凝欢是彻底恼了,她伸手胡乱抹去了脸颊上的泪,她不可能哭,她不能将她的软弱表现出来,绝不!

        离开前,凝欢暂时停下了脚步,背对着怪医赖一,说下了这样的一番话,“都说医者仁心,我相信每个医生都有着一颗仁心,但可怕就可怕在,这个人成为医生之前,他就已经没有心了。我不知道怪老头你到底遭遇了什么,但我知道一定是因为你遭遇到了什么,才会让你变得如此铁石心肠。死一个叶凝欢根本就是无关紧要的事情,但死了一颗心,可就是大大的不妙了。
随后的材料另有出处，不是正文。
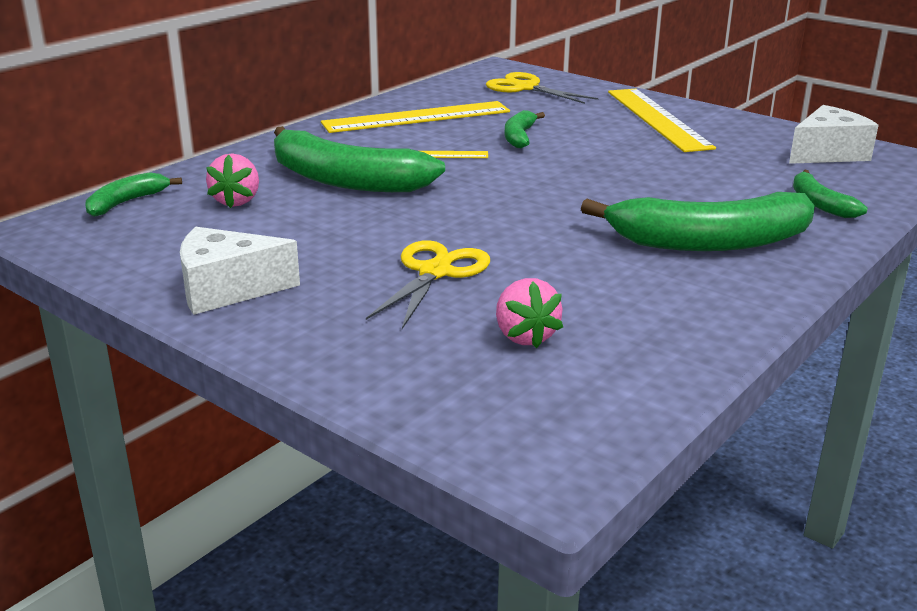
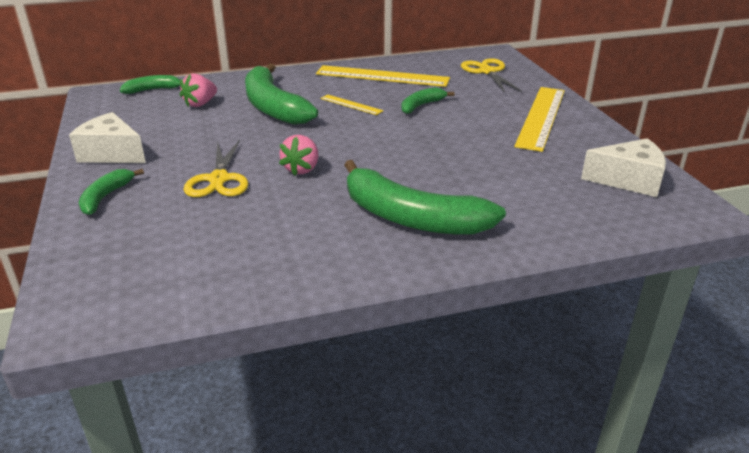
camera: 35 degrees right, 5 degrees up
yellow scissors [366,240,490,329] -> yellow scissors turned 120 degrees clockwise [183,140,248,197]
pink strawberry [496,278,563,348] -> pink strawberry moved to [279,135,318,176]
green banana [793,170,868,218] -> green banana moved to [79,169,144,215]

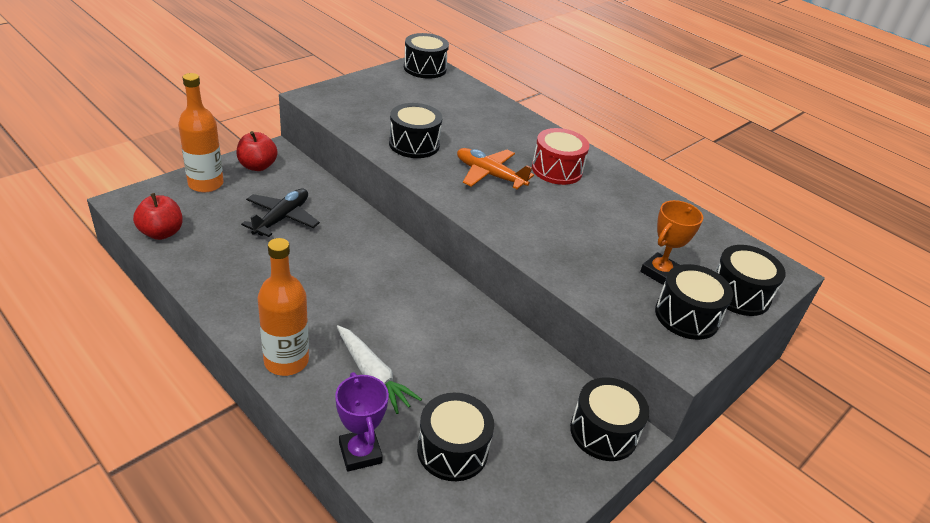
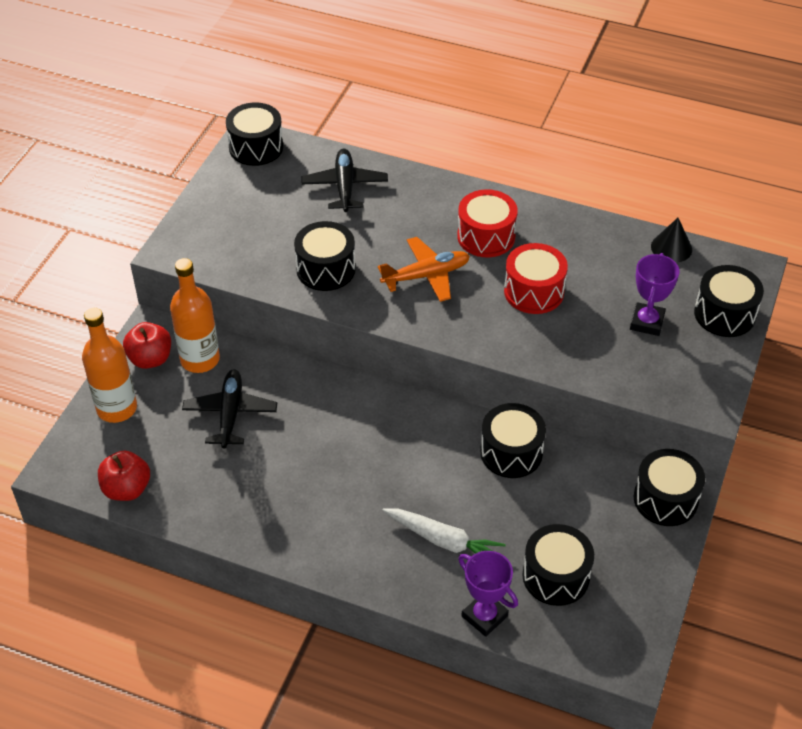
camera: 20 degrees left, 10 degrees up
orange bottle [257,238,309,376] -> orange bottle moved to [170,258,220,373]
orange plane [457,148,534,189] -> orange plane turned 150 degrees clockwise [378,237,470,302]
orange trophy [640,200,703,286] -> purple trophy [630,253,680,336]
black drum [655,264,733,340] -> black drum moved to [480,403,546,478]
none -> black plane [302,149,388,212]
none -> red drum [504,243,568,314]
none -> black cone [651,218,692,263]

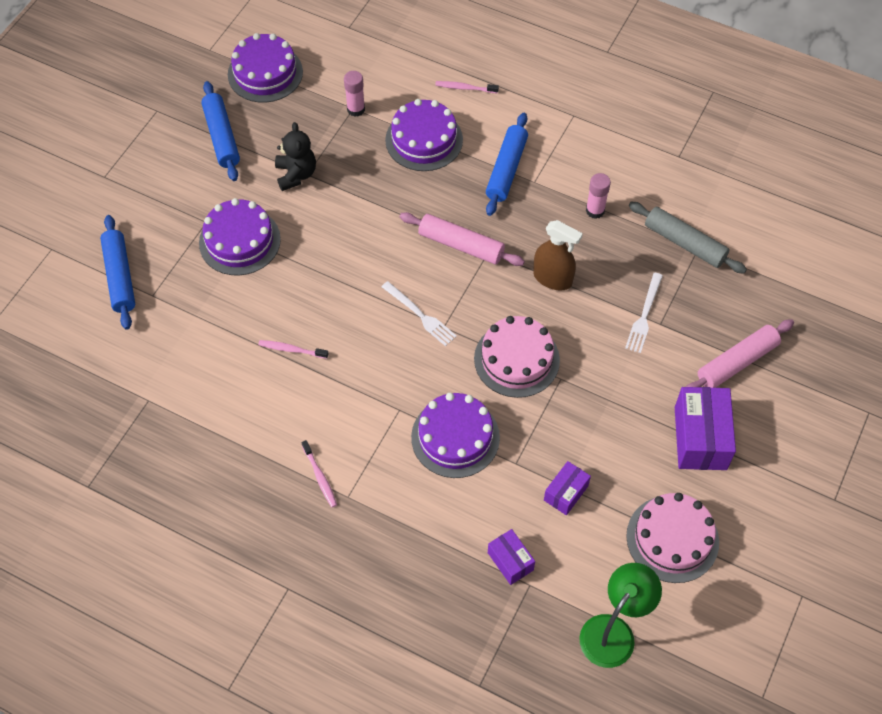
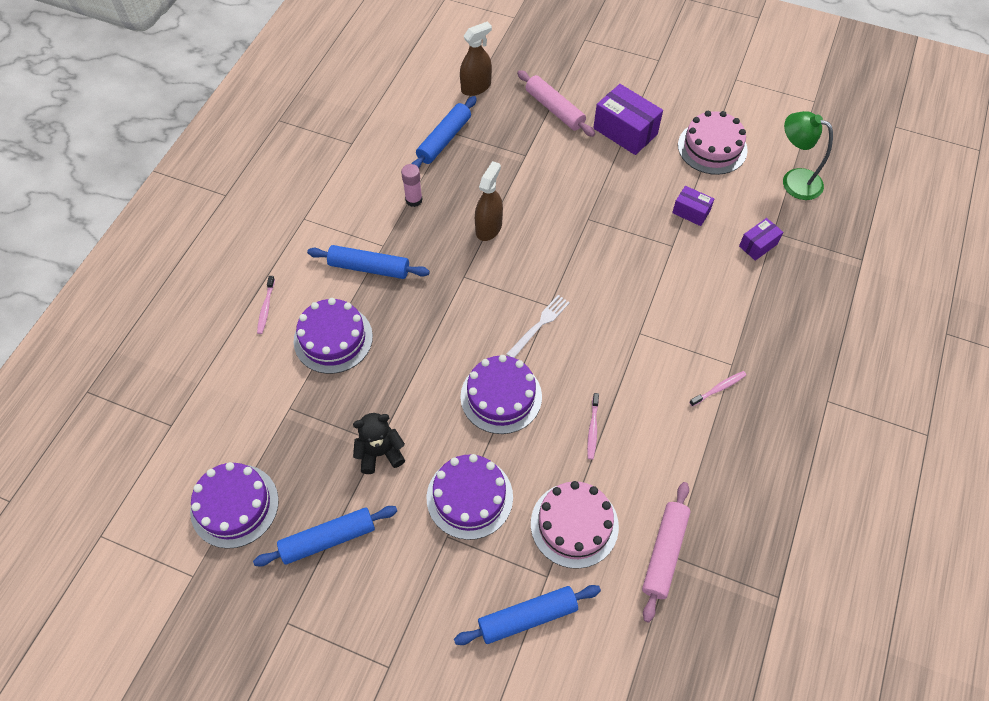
camera: 95 degrees left, 0 degrees up
pink glue stick [344,71,365,117] -> none
pink rolling pin [400,212,525,266] -> pink rolling pin moved to [642,482,691,623]
purple cake [411,393,500,478] -> purple cake moved to [460,355,542,434]
pink cake [474,316,560,398] -> pink cake moved to [531,481,619,569]
white fork [625,273,663,353] -> none
grey rolling pin [629,202,747,274] -> blue rolling pin [411,96,477,168]
purple box [675,387,736,470] -> purple box turned 45 degrees clockwise [593,84,663,155]
none -> brown spray bottle [460,21,492,96]

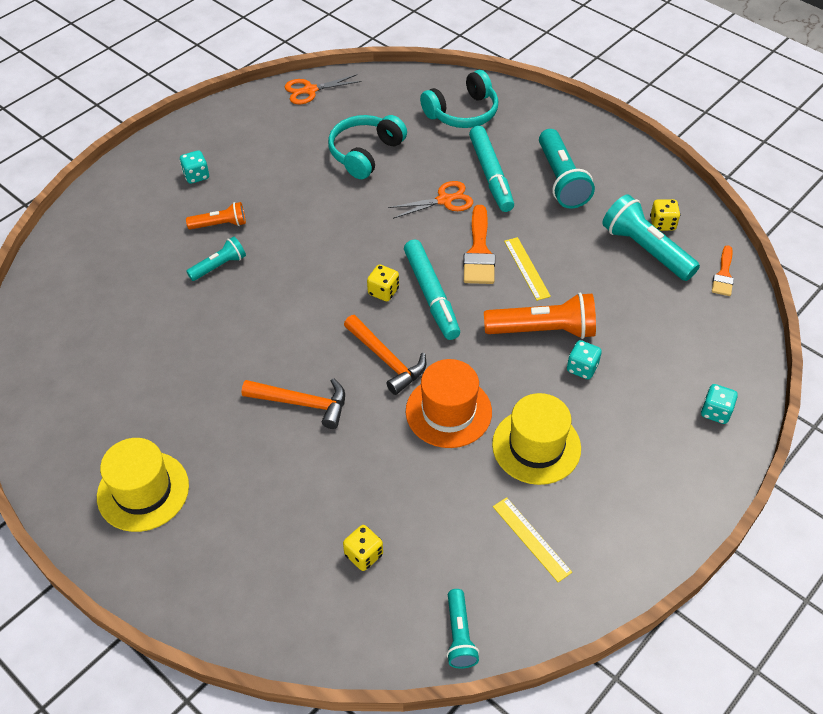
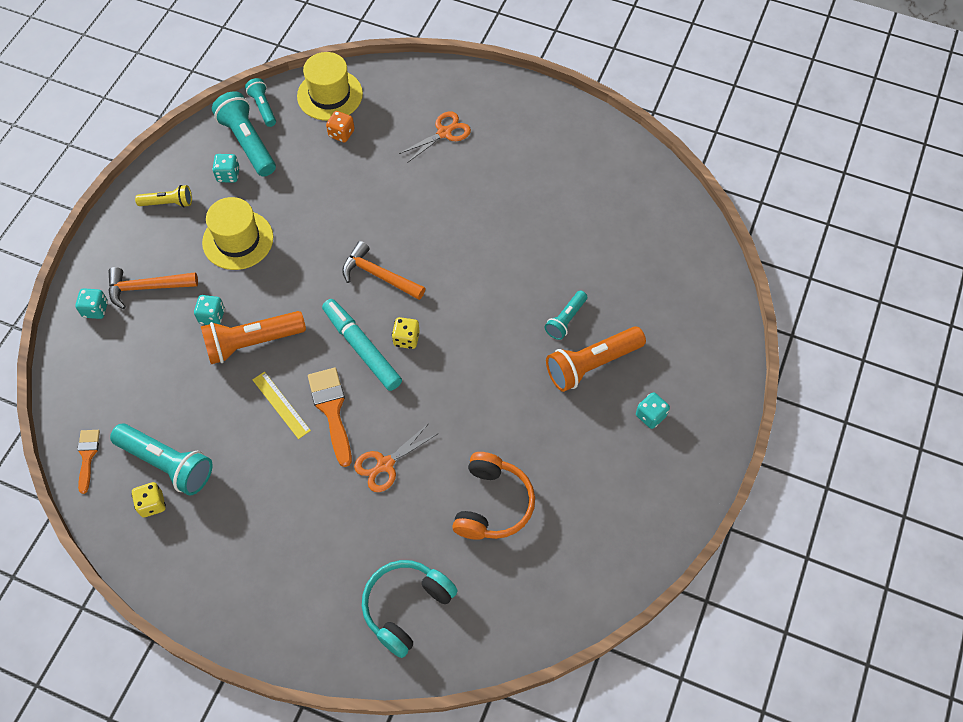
camera: 160 degrees right, 10 degrees up
yellow hat [97,438,189,532] -> yellow hat moved to [297,52,363,121]
orange flashlight [186,202,246,229] -> orange flashlight [546,326,646,392], size x1.75
orange hammer [242,378,345,429] -> orange hammer moved to [108,267,198,309]
orange scissors [285,74,362,104] -> orange scissors moved to [399,111,471,163]
turquoise headphones [328,115,407,179] -> orange headphones [452,452,535,540]
yellow dice [343,525,383,571] -> orange dice [326,111,354,143]
orange hat [406,359,492,448] -> none
turquoise marker [469,126,514,212] -> none
yellow ruler [493,497,572,582] -> turquoise dice [212,154,240,183]
turquoise flashlight [539,129,595,209] -> turquoise flashlight moved to [212,91,276,177]
none -> yellow flashlight [135,185,192,207]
”

        凝欢的话说的很明确了,怪医他是没有心的,他的心是彻彻底底的死了,只留下这一具空洞的躯体,没有心的人,那他该有多可怕?

        她深吸一口气,随后立即朝着山下走去。

        凝欢心系权少承,根本顾不上后头的怪老头了。

        但凝欢的这一句话,却是让怪医仿佛被五雷轰顶,彻底呆愣在了原地。

        木屋的门开着,里面的火烧的很旺很旺,可即便很暖和,却依然冷到了怪医的心里去了。

        “师父。”怪医的徒弟桑弈走了上前,“师父,你为什么就是不肯救权太太呢?”

        “我这辈子最看不顺眼的就是权贵,在我看来,权贵都该死!”

        “师父这一次又是因为师母吗?”桑弈叹了一口气,道。